14 January 2009

The Senatorial Follies: People and Parties

The Minority Leader of the New York State Assembly has issued a fresh call for a special election to fill the U.S. Senate seat expected to be vacated by Hillary Clinton after her confirmation as Secretary of State. Assemblyman Tedisco told an Associated Press reporter, "We need an election -- not a coronation -- to ensure our next U.S. senator represents the will of the people."

On one level, the Republican's demand is obviously opportunistic, since an election would mean that his party would have a chance to take the seat. Recognizing this, Prof. Gerald Benjamin of SUNY-New Paltz told the AP that moving for a special election now would be a "bad idea." According to the reporter, the professor "sees perhaps some merit in the idea longterm, but says the current proposals seem partisan."

But what if it is? Opportunistic as Tedisco is, what does it mean for people to reject his idea as "partisan?" As things currently stand, a Democratic governor will have the sole right to choose a successor to a Democratic Senator. While it can be taken for granted that the governor will appoint a Democrat to succeed Sen. Clinton, there's a further underlying assumption at work when we dismiss the Republicans' appeal. That assumption is that the seat won by Clinton belongs to the Democratic party for the next six years. You can see why Democrats might think so, but New Yorkers in 2000 and 2006 voted for a specific person, Hillary Clinton, and for the Democratic party only by coincidence. Her right to the seat is not the party's right. It could be argued that people vote for parties as much as persons, but no one has a legal basis for acting on that belief. In any event, it could just as well be argued that the party's right to the seat expires with the premature termination of its candidate's term. To argue against a special election because the opposition party might benefit is to say that the governor's right of replacement exists only as a guarantee of majority-party ownership of what should be an elected individual's place in Washington.

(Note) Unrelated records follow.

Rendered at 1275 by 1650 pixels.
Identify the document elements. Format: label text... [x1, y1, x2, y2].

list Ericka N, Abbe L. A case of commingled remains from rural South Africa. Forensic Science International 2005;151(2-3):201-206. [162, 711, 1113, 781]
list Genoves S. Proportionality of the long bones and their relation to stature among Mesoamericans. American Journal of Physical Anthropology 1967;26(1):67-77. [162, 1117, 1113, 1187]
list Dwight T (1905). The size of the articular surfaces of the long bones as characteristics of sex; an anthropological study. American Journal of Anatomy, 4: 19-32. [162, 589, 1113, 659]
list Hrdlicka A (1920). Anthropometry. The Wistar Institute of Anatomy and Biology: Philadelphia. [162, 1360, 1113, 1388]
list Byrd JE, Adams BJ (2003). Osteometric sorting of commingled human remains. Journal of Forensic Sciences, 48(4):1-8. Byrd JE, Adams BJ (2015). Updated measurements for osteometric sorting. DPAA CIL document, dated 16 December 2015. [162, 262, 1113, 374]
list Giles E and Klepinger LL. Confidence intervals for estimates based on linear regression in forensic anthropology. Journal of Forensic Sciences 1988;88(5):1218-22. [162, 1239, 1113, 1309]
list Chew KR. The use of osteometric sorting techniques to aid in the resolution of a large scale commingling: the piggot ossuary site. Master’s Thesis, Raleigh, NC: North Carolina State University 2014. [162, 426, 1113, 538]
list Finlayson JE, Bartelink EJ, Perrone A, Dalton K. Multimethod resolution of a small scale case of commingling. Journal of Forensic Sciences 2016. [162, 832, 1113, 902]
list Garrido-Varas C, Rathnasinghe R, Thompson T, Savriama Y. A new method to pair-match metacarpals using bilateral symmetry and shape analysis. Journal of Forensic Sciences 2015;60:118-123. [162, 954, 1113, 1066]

All you can blame Tedisco for is hypocrisy. It's easy to argue that if we were back in Gov. Pataki's time, and Sen. D'Amato suddenly died or found a better job offer somewhere, Tedisco would never question Pataki's right to appoint any Republican to the post, even one as unqualified as he claims Caroline Kennedy to be. But there's a difference between Tedisco's position and the principle others can infer from it. Say what you will about the man, but the principle is still valid, and the likelihood that Tedisco is a partisan hypocrite is only a stronger argument for changing the system so that Senate seats are no longer party property. Tedisco is right in spite of himself. Shoot the messenger if you must, but don't ignore the message.

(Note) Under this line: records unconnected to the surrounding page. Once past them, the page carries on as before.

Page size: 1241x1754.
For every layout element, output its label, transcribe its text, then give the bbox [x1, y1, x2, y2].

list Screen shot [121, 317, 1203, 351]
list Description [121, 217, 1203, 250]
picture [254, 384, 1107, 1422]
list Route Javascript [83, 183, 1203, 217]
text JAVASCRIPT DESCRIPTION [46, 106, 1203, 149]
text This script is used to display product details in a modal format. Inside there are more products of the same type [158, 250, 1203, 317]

The Crime Think Collective said...

Democrat Rory Lancman of Queens has also proposed a bill for a special election. Probably because he'd rather get a democrat in who merits the position, rather than appoint a Kennedy for name recognition and fund-raising ability (let's face it - the woman has never held a job in her life, what experience could she possibly offer?). Of course the majority leader does not support any such bill, being such a good little lap dog for the soon-to-be-late Senator Ted Kennedy.

hobbyfan said...

And that's where the problem lies. Senator Tubby would be happy if Swillary weren't in the Senate anymore, and he may get his wish. The vote today went 16-1 in favor of Swillary.